Is UK planning Fatca-style rules for Overseas Territories?
The UK Government yesterday declined to comment on a report claiming it plans to implement its own equivalent of tough US Fatca rules on British territories including Bermuda, as it announced new plans to clamp down on tax-dodging companies and individuals.
The International Tax Review (ITR) reported last month that it had obtained a leaked document revealing draft British Fatca-style legislation, despite the official UK Government line being that such a method is not considered an appropriate means to combat tax evasion.
The US Foreign Account Tax Compliance Act (Fatca), which will come into force in the middle of next year, requires foreign banks to report American account holders details to the US Inland Revenue Service. A 30 percent withholding tax on all transactions done with the US will be imposed on those institutions that do not comply.
A spokeswoman from the UK Treasury yesterday declined to comment on the leak in response to questions from The Royal Gazette.
Bermudas Ministry of Finance, asked for a comment on the prospect of potential Fatca-style legislation from the the UK, said yesterday: The Ministry of Finance has been aware of this subject prior to recent press reports and has proactively taken appropriate action. The Ministry declined to give further detail.
According to ITR, the draft legislation would require automatic information exchange on all relevant transactions for each reportable account of each reporting financial institution.
This would include all details of beneficial owners of the account, including those whose identities might otherwise be hidden by trusts.
This would have some significance for Bermuda, but would be a more serious threat to larger offshore banking centres like the Cayman Islands.
In a statement yesterday, the UK Treasury described a new UK-US agreement to improve international tax compliance and to implement Fatca as an enhanced automatic tax information exchange agreement which sets a new standard in international tax transparency and strengthens HMRCs (Her Majestys Revenue and Customs) ability to tackle offshore evasion.
The statement also hinted at plans to establish more reciprocal relationships of this kind, adding: The Government will look to conclude similar agreements with other jurisdictions.

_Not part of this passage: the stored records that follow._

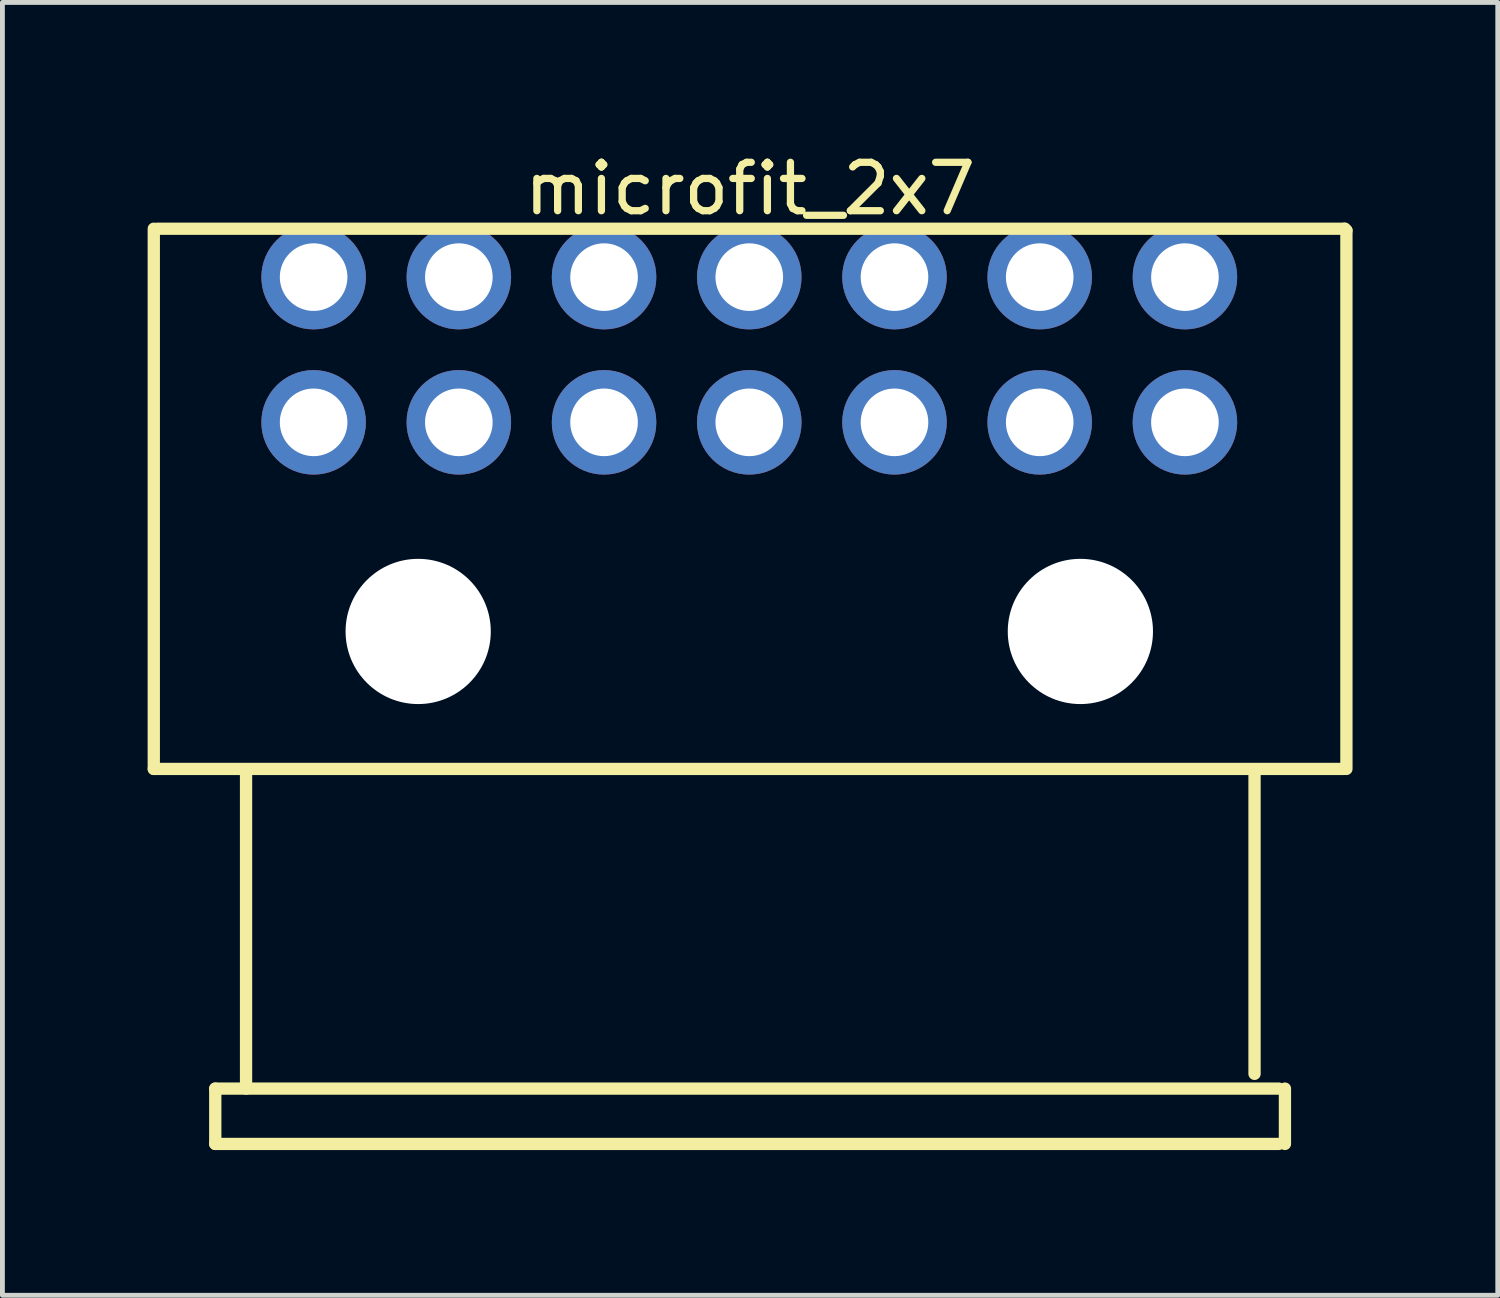
<source format=kicad_pcb>
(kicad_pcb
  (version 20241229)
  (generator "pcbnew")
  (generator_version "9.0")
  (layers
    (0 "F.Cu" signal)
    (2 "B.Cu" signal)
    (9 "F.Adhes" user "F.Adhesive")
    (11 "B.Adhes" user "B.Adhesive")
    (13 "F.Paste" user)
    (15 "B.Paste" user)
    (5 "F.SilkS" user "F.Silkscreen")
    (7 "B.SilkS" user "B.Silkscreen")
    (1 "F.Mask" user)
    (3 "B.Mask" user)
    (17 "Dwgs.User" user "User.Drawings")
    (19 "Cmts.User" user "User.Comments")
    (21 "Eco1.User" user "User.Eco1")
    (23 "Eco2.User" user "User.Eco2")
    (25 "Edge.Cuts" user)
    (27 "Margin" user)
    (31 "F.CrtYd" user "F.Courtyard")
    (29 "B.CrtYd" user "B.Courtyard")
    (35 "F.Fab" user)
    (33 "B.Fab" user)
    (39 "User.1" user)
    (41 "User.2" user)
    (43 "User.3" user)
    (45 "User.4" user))
  (footprint "microfit_2x7"
    (layer "F.Cu")
    (at 3.429 2.675)
    (property "Reference" "microfit_2x7" (at 9.017 -1.827 0) (layer "F.SilkS") (effects (font (size 1 1) (thickness 0.15))))
    (fp_line (start -3.302 10.16) (end -3.302 -1) (stroke (width 0.254) (type solid)) (layer "F.SilkS"))
    (fp_line (start -3.302 10.16) (end 21.285 10.16) (stroke (width 0.254) (type solid)) (layer "F.SilkS"))
    (fp_line (start -3.226 -1) (end 21.301 -1) (stroke (width 0.254) (type solid)) (layer "F.SilkS"))
    (fp_line (start -2.032 16.764) (end 19.939 16.764) (stroke (width 0.254) (type solid)) (layer "F.SilkS"))
    (fp_line (start -2.032 17.907) (end -2.032 16.764) (stroke (width 0.254) (type solid)) (layer "F.SilkS"))
    (fp_line (start -2.032 17.907) (end 19.939 17.907) (stroke (width 0.254) (type solid)) (layer "F.SilkS"))
    (fp_line (start -1.396 16.764) (end -1.396 10.287) (stroke (width 0.254) (type solid)) (layer "F.SilkS"))
    (fp_line (start 19.438 16.459) (end 19.438 10.236) (stroke (width 0.254) (type solid)) (layer "F.SilkS"))
    (fp_line (start 20.066 17.907) (end 20.066 16.764) (stroke (width 0.254) (type solid)) (layer "F.SilkS"))
    (fp_line (start 21.301 -1) (end 21.336 -0.965) (stroke (width 0.254) (type solid)) (layer "F.SilkS"))
    (fp_line (start 21.336 10.16) (end 21.336 -0.965) (stroke (width 0.254) (type solid)) (layer "F.SilkS"))
    (pad "" np_thru_hole circle (at 2.16 7.32) (size 3 3) (drill 3) (layers "*.Cu" "*.Mask"))
    (pad "" np_thru_hole circle (at 15.84 7.32) (size 3 3) (drill 3) (layers "*.Cu" "*.Mask"))
    (pad "1" thru_hole circle (at 0 0) (size 2.159 2.159) (drill 1.397) (layers "*.Cu" "*.Mask"))
    (pad "2" thru_hole circle (at 0 3) (size 2.159 2.159) (drill 1.397) (layers "*.Cu" "*.Mask"))
    (pad "3" thru_hole circle (at 3 0) (size 2.159 2.159) (drill 1.397) (layers "*.Cu" "*.Mask"))
    (pad "4" thru_hole circle (at 3 3) (size 2.159 2.159) (drill 1.397) (layers "*.Cu" "*.Mask"))
    (pad "5" thru_hole circle (at 6 0) (size 2.159 2.159) (drill 1.397) (layers "*.Cu" "*.Mask"))
    (pad "6" thru_hole circle (at 6 3) (size 2.159 2.159) (drill 1.397) (layers "*.Cu" "*.Mask"))
    (pad "7" thru_hole circle (at 9 0) (size 2.159 2.159) (drill 1.397) (layers "*.Cu" "*.Mask"))
    (pad "8" thru_hole circle (at 9 3) (size 2.159 2.159) (drill 1.397) (layers "*.Cu" "*.Mask"))
    (pad "9" thru_hole circle (at 12 0) (size 2.159 2.159) (drill 1.397) (layers "*.Cu" "*.Mask"))
    (pad "10" thru_hole circle (at 12 3) (size 2.159 2.159) (drill 1.397) (layers "*.Cu" "*.Mask"))
    (pad "11" thru_hole circle (at 15 0) (size 2.159 2.159) (drill 1.397) (layers "*.Cu" "*.Mask"))
    (pad "12" thru_hole circle (at 15 3) (size 2.159 2.159) (drill 1.397) (layers "*.Cu" "*.Mask"))
    (pad "13" thru_hole circle (at 18 0) (size 2.159 2.159) (drill 1.397) (layers "*.Cu" "*.Mask"))
    (pad "14" thru_hole circle (at 18 3) (size 2.159 2.159) (drill 1.397) (layers "*.Cu" "*.Mask")))
  (gr_rect
    (start -3 -3)
    (end 27.892 23.709)
    (stroke (width 0.1) (type default))
    (fill no)
    (layer "Edge.Cuts")))
</source>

Richard Murphy, of the Tax Justice Network, who has long campaigned against tax avoidance and evasion, told the ITR: The evidence is now clear: the writing is on the wall for secrecy in the UKs tax havens.
There are now only two options for those hiding their funds in these locations. The first is to own up now. Thats the wise option. Its the only safe option. The alternative is to flee. My suspicion is that its already too late for that to work.
The ITR says it expects an announcement from the UK Government next autumn, with the legislation coming into effect on January 1, 2014.
UK Chancellor of the Exchequer (Finance Minister) George Osborne said yesterday: The action we are announcing today will help HMRC close in not only on those who seek to avoid or evade tax, but on the dubious cowboy advisers who sell them the schemes and dodges they use to cheat the law-abiding majority.
The UK Treasury believes the clampdown will help it to bring in an extra £2 billion ($3.6 billion) by 2014-15.
Last month, the UK Government came out against a recommendation in a report by International Development Committee on Tax in Developing Countries: Increasing Resources for Development to implement Fatca-style rules .
In its response to the report, the UK stated: The Government is fully committed to tackling tax evasion and sees transparency and information exchange as key tools but does not regard the introduction of Fatca in the UK as an appropriate means to achieve this.
Fatca is unilateral and extraterritorial in its approach and has created significant difficulties for the US as well as affected countries in its implementation.
The UK approach is to work in partnership with other governments, including those in developing countries, to increase tax transparency and exchange of information.
The Government works closely with the G20, EU and OECD to deliver real progress in international tax transparency and substantially increase levels of information exchange.
Bermuda has a tax information exchange agreement (TIEA) with the UK. The Island also serves as a vice-chair of the OECD Global Forum on Transparency and Exchange of Information for Tax Purposes Steering Group.